Pauline was a bankrobber - for Fringe show
I'm standing at a carousel in Edinburgh's Princes Street Gardens, scrutinising the crowds and feeling like a character in a cold war novel.
Any minute now, I'll receive a phone call from an unidentified man, telling me where I should go next in my attempt to rob one of the city's most high-profile banks.
Welcome to the world of Blast Theory and their new production A Machine To See With.
Anyone who plans to see this promenade, interactive show in its short Edinburgh run (until Sunday) should stop reading now.
The less you know about the production, the more you'll enjoy it.
First premiered at Robert Redford's Sundance Festival, its filmic atmosphere is no coincidence.
The story of an attempted bank heist is based on the Jean Luc Godard film Made in USA, which is in turn based on the The Jugger by Richard Stark.
The title "A machine to see with" comes from a line in the film but it could also refer to the mobile phone in your hand, which issues both the performance and the stage directions over the course of the next 50 minutes.
There are potential problems, of course.
Like your mother phoning in the middle of the show.
Or indeed patchy reception which means some of the more detailed descriptions are scrambled.
But I persevere, following the path to the public toilets behind the bandstand where I'm instructed to lock myself in and hide all my money in a safe place, on my person.

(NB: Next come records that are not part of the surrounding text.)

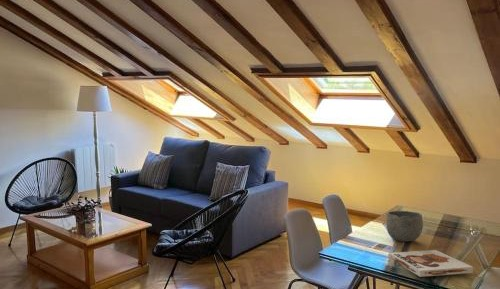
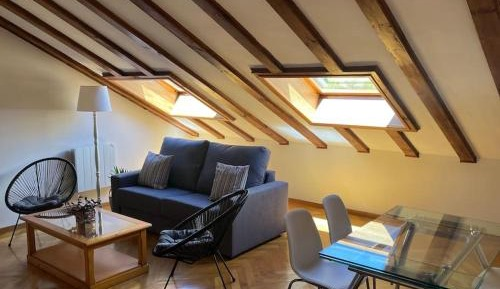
- bowl [386,210,424,242]
- board game [388,249,474,278]
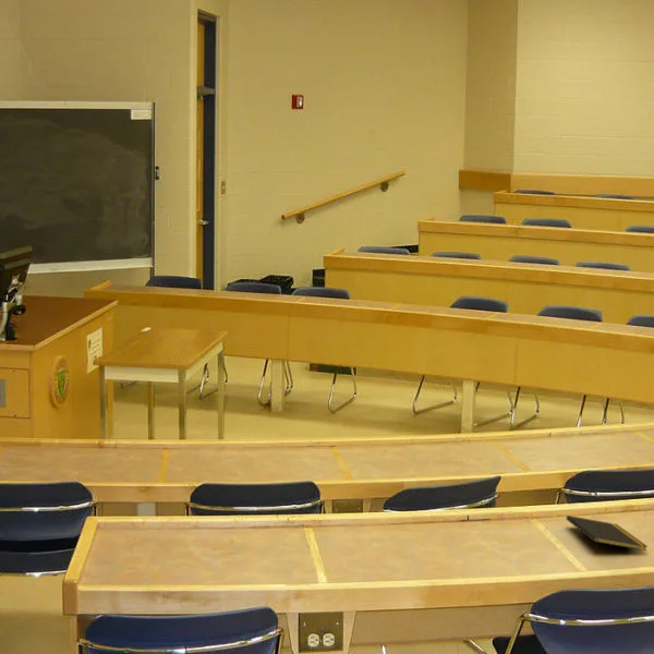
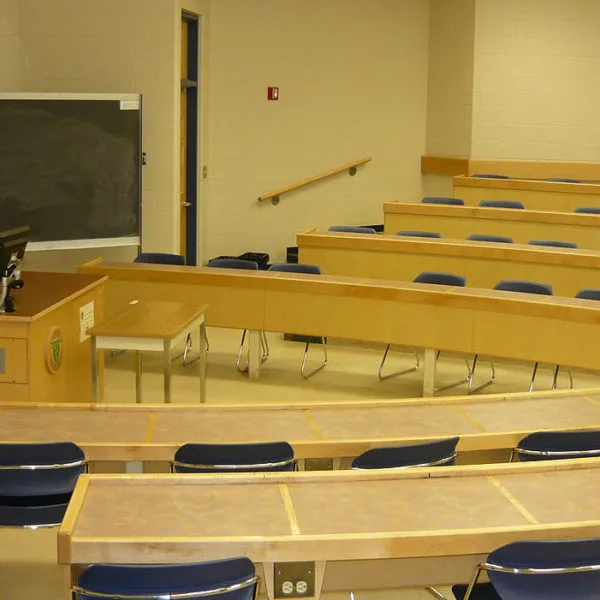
- notepad [566,514,649,555]
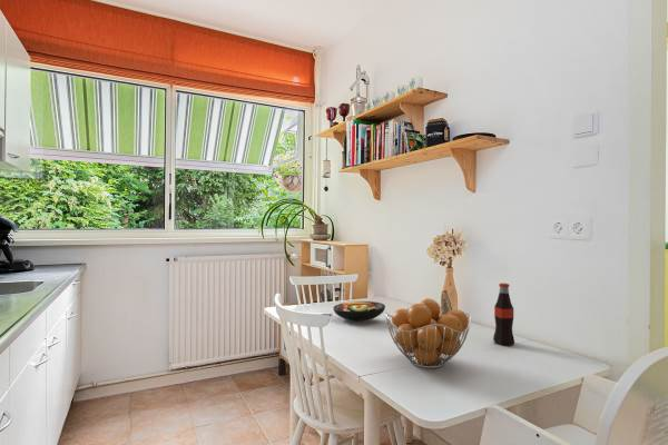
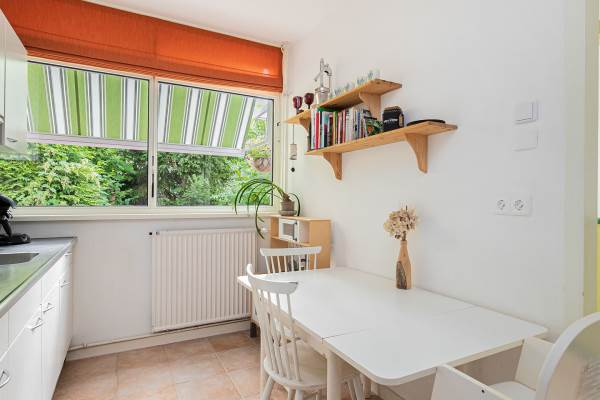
- fruit basket [384,298,472,369]
- bottle [492,283,515,347]
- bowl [332,300,386,323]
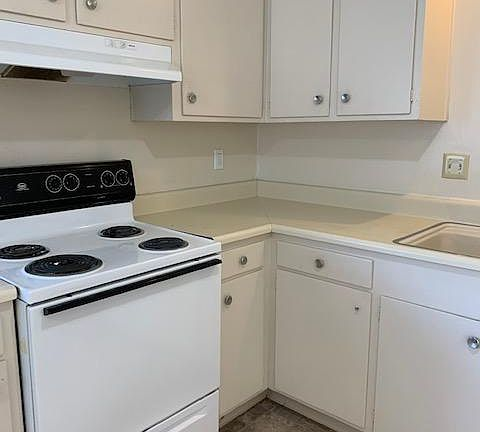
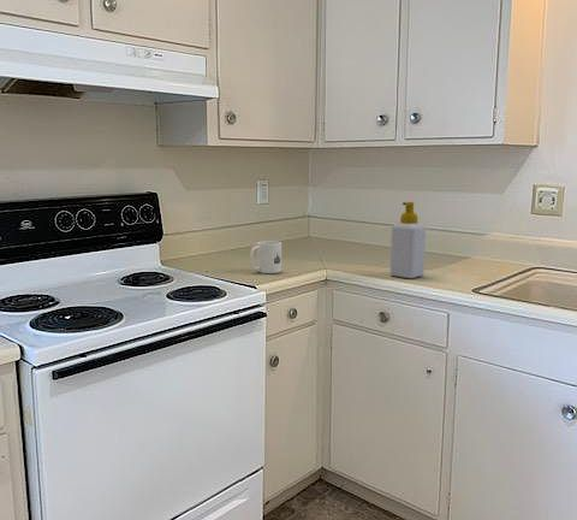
+ mug [249,240,282,274]
+ soap bottle [389,201,427,279]
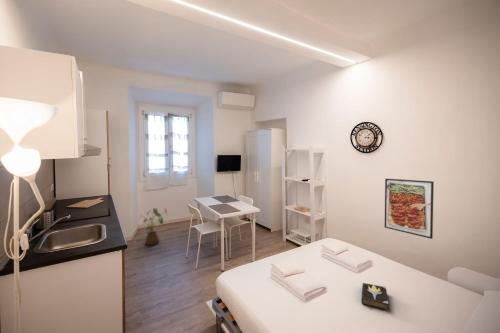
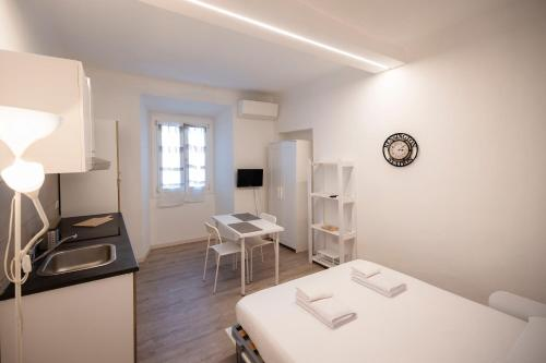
- house plant [137,207,169,246]
- hardback book [361,282,390,312]
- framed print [384,178,435,240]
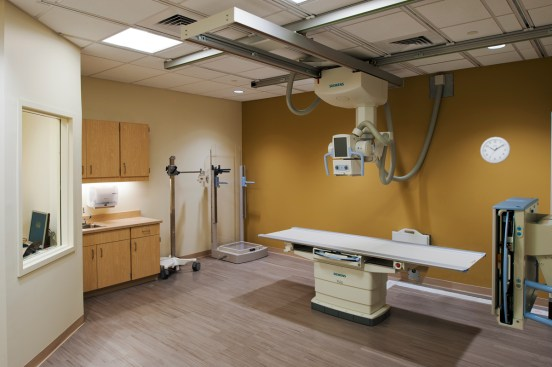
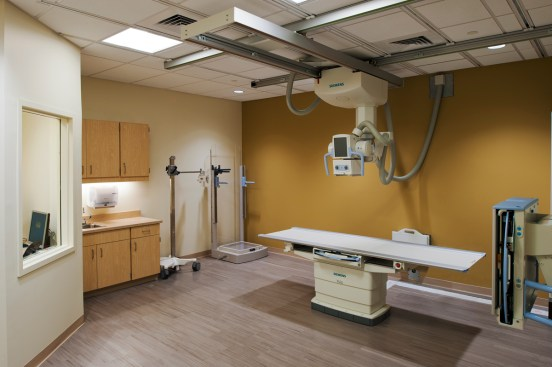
- wall clock [479,136,511,165]
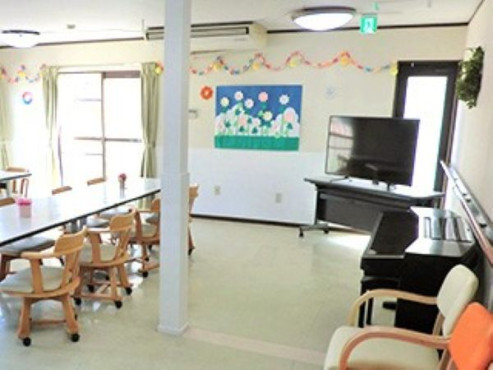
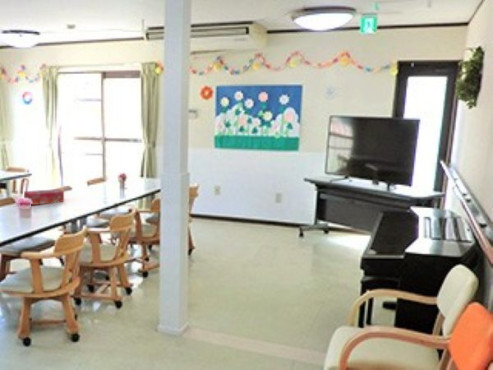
+ tissue box [23,188,65,206]
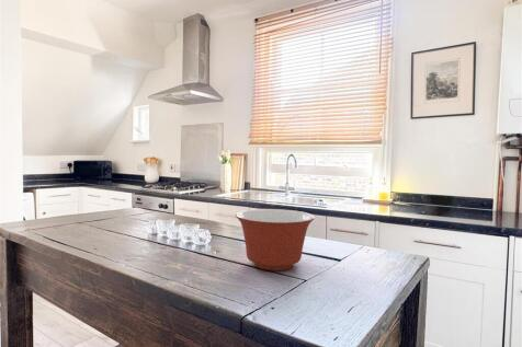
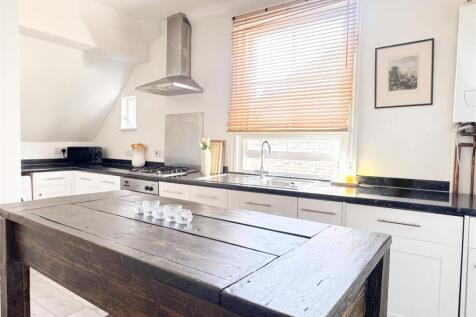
- mixing bowl [235,208,316,271]
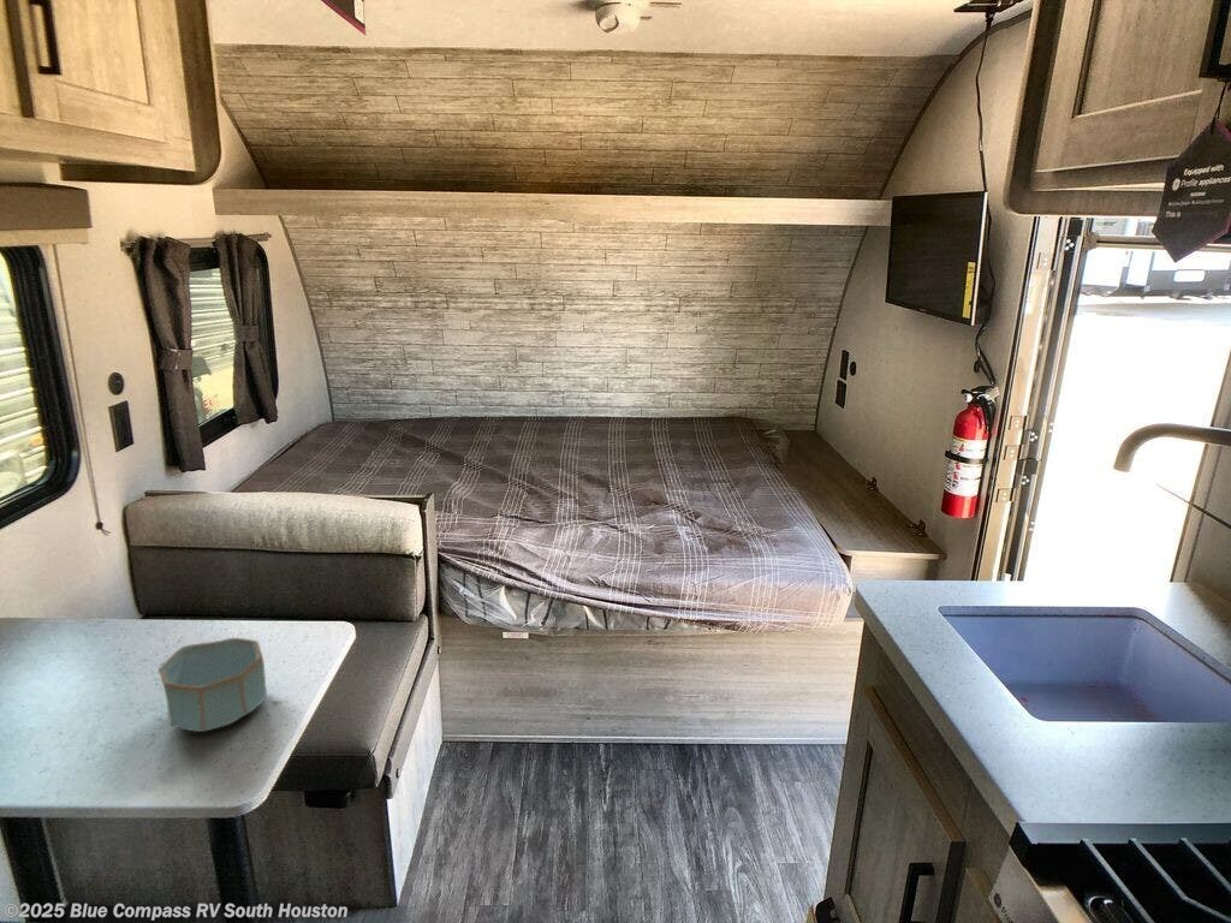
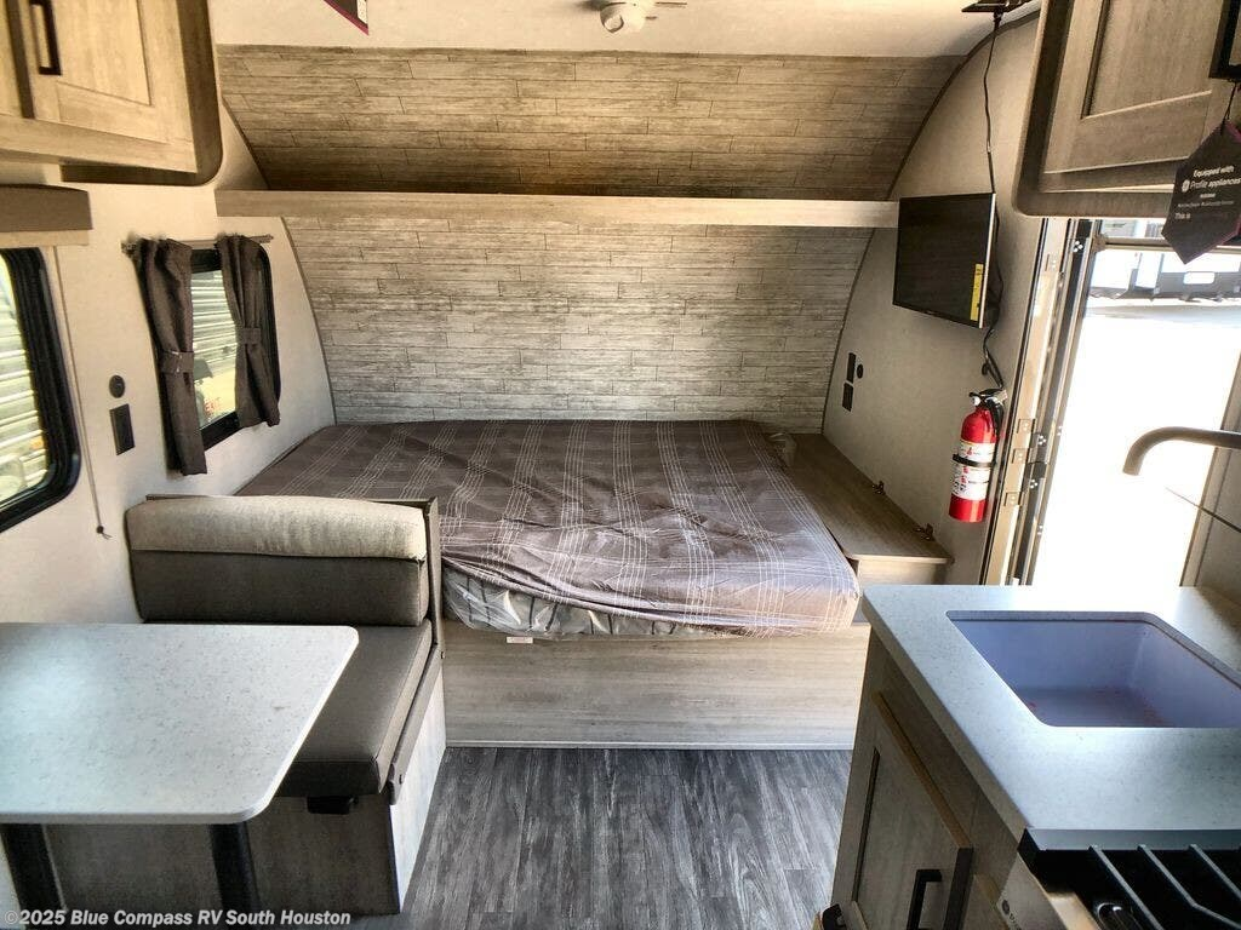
- bowl [156,637,268,733]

Previous work by this Brighton-based theatre company has seen theatregoers "kidnapped" during performances so I'm slightly apprehensive as I emerge for the next location (not least because I'm emerging suspiciously from a public toilet in a city park).
I'm heading for the Grassmarket, looking for possible partners in crime, or indeed anyone else who's at the same show (participants are dispatched from the venue 15 minutes apart).
The problem is that everyone is on the phone.
Even narrowing it down to those who are not talking, but listening attentively, doesn't help.
Then, a breakthrough. I spot the director of the National Theatre of Wales scurrying down the Grassmarket.
We eye each other with embarrassment at the Grassmarket sign.
"You're at the same show as me," I say.
"I'm lost," he says.
"I'm having real problems following the directions."
A little local knowledge clearly helps.
We go our separate ways into the NCP car park - let's hope car park and toilet attendants across the city have been warned about strange characters hanging around.
I have to find and monitor a silver BMW which is parked on the third floor.
I can rarely find my own car in this car park so don't hold out much hope.
But after a bit of wandering, there it is.
Only a girl has just got in.
I'm told to watch from a distance so I hide behind a pillar (although my cover is blown by some tourists who stop to ask for directions for the exit).
Both girls get out and I call my contact back (it's all clearly recorded but it's amazing how important that disembodied voice becomes) and I'm told to get into the driver's seat and lock the doors.
In a few minutes, my accomplice will tap three times on the passenger window and I should let him in.
Meanwhile, the disembodied voice talks about corruption, the banks and the collapse of the global economy.
After 10 minutes, there's no knock and no suspicious people wandering around the car park.
My accomplice is lost. Or perhaps he got cold feet.
I use the keypad to reply that I want to take the option of going on my own.
I'm directed to a police box and then a clock and then the square outside the Clydesdale Bank.
I'm asked to consider all sorts of scenarios - would I hurt the security guard? Use a gun? Do I have an escape route planned?
Then I'm instructed to walk towards the entrance of the bank.
Just as I'm stepping forward, and wondering if the bank really has signed up for this sort of interactive theatre, the voice in my ear starts yelling "stop, stop, stop! Turn around and get out of there. As fast as you can."
Shame-faced, I head away towards a cafe on the square.
I'm wondering whether to grab a coffee and listen to the end of the show in comfort. Are they watching? Would they know?
I play safe and follow the instructions, arriving finally at a bus stop in the west end of the city.
I'm asked to observe the ordinary people around me, choose a person, imagine their life.
No-one bats an eyelid at me, slightly warm from an attempted heist and a lot of walking, and listening to the end of a performance only I know has happened.
A Machine to See With is at St George's West every 15 minutes from 1400 - 1900 until Sunday.